Happy New Year everyone =)


----------



## ShyFX (Mar 6, 2006)

Yeah, I have a feeling that 2008 is going to be a good year. Well, better than 2007, at least. Happy New Year SAS!


----------



## IllusionOfHappiness (Sep 6, 2007)

I already faced one of my fears!!!


----------



## IllusionOfHappiness (Sep 6, 2007)

Besides, there's no way this year can't be good, what with me graduating and all =)


----------



## workinprogress87 (Dec 5, 2007)

Stock five!


----------



## IllusionOfHappiness (Sep 6, 2007)

=D


----------



## Mr. SandMan (Aug 24, 2007)

yes...happy new years....i got a page worth of stuff i could write lol...but....i'll just leave it at this.....


----------



## smiles (Nov 13, 2006)

yeah me too! This year is going to be a good one... Happy New Year!


----------



## FairleighCalm (May 20, 2007)

This will be a very good year. Last year's pain has forced me to mature and set the course for new opportunity, in many areas. I really needed to grow up, painful but I have a more powerful vantage point of things now.


----------



## ImAboutToEXPLODE (Nov 20, 2007)

A positive outlook is so deceitful


----------



## smiles (Nov 13, 2006)

ImAboutToEXPLODE said:


> A positive outlook is so deceitful


You might find this helpful: http://thinksimplenow.com/happiness/the ... -attitude/


----------



## IllusionOfHappiness (Sep 6, 2007)

ImAboutToEXPLODE said:


> A positive outlook is so deceitful


Synonyms 1. insincere, disingenuous, false, hollow, designing, tricky, wily. 2. illusory, fallacious.

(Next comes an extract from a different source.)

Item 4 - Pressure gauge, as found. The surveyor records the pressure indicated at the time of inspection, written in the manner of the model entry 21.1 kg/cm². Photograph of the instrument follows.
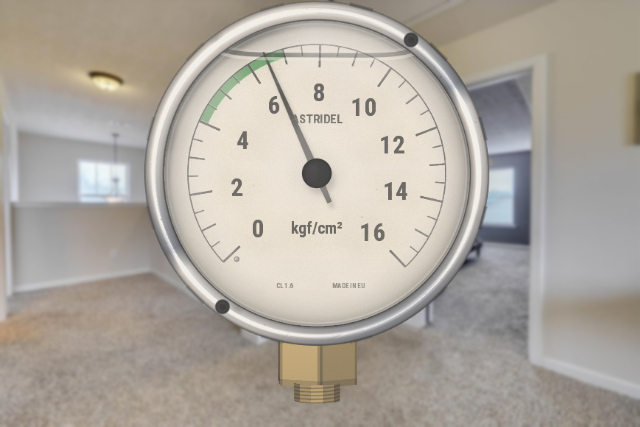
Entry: 6.5 kg/cm²
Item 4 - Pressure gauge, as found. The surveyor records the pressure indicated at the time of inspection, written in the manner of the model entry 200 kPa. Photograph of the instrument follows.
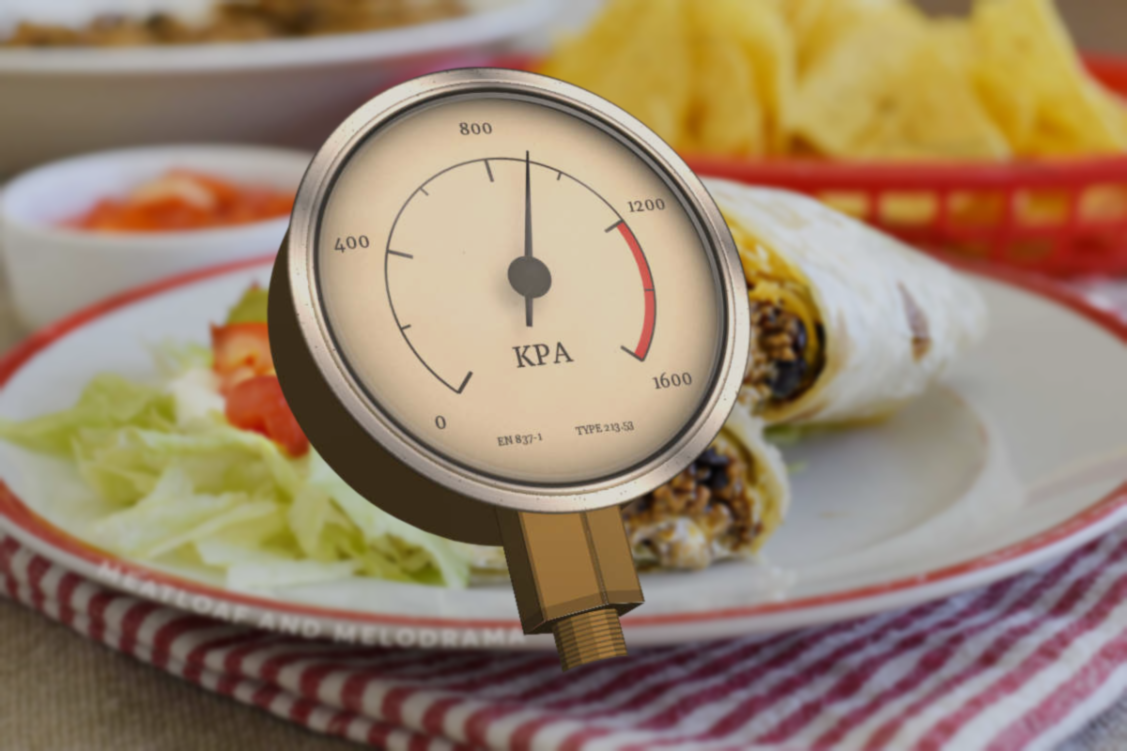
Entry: 900 kPa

So you're saying we should all expect the worst to happen?
If I'm not going to think positively or at least realistically, who is going to do it for me? Should I just wallow in my own pity?

That's not who I am.


----------



## ImAboutToEXPLODE (Nov 20, 2007)

Hmm, i think i was a bit vague, i didn't think anyone would react negatively to that. 

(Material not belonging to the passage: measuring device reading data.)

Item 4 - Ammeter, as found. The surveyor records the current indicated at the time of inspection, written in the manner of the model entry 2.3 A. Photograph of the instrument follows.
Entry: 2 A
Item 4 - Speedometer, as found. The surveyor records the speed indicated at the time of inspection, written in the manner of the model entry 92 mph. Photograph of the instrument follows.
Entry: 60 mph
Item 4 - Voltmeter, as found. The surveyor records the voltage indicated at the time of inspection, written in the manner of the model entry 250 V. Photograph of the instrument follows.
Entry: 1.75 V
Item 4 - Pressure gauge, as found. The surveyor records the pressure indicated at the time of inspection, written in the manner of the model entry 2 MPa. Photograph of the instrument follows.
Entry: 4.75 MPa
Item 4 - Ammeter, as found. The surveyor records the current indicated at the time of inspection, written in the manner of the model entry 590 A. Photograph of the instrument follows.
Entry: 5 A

It's just that i've had plenty of moments when i have thought everything would change, and i have looked at the negativity i thought was behind me and said "how could i be so irrational? How could i think that way?" And still i have always ended up back in the same bad old situation.

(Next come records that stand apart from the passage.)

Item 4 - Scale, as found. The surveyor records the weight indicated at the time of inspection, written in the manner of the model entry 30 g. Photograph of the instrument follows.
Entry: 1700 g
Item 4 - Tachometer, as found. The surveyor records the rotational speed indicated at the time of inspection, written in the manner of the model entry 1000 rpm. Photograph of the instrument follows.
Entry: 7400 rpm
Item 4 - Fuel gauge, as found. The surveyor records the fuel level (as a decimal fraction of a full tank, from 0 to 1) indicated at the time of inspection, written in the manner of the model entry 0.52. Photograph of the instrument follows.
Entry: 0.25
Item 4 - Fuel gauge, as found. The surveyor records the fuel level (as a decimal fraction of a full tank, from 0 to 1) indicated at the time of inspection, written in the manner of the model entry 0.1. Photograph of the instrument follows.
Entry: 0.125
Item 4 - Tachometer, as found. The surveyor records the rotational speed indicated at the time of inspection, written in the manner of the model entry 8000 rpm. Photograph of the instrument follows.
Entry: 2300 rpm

So maybe it's better to say that positive feelings about the future can be deceitful.


----------



## IllusionOfHappiness (Sep 6, 2007)

You do have a point there. I think I know what you're saying. :yes


----------



## Gerard (Feb 3, 2004)

Happy New Year!

Best wishes to you all. You too IllusionOfHappiness!

Sincerely,
Gerard


----------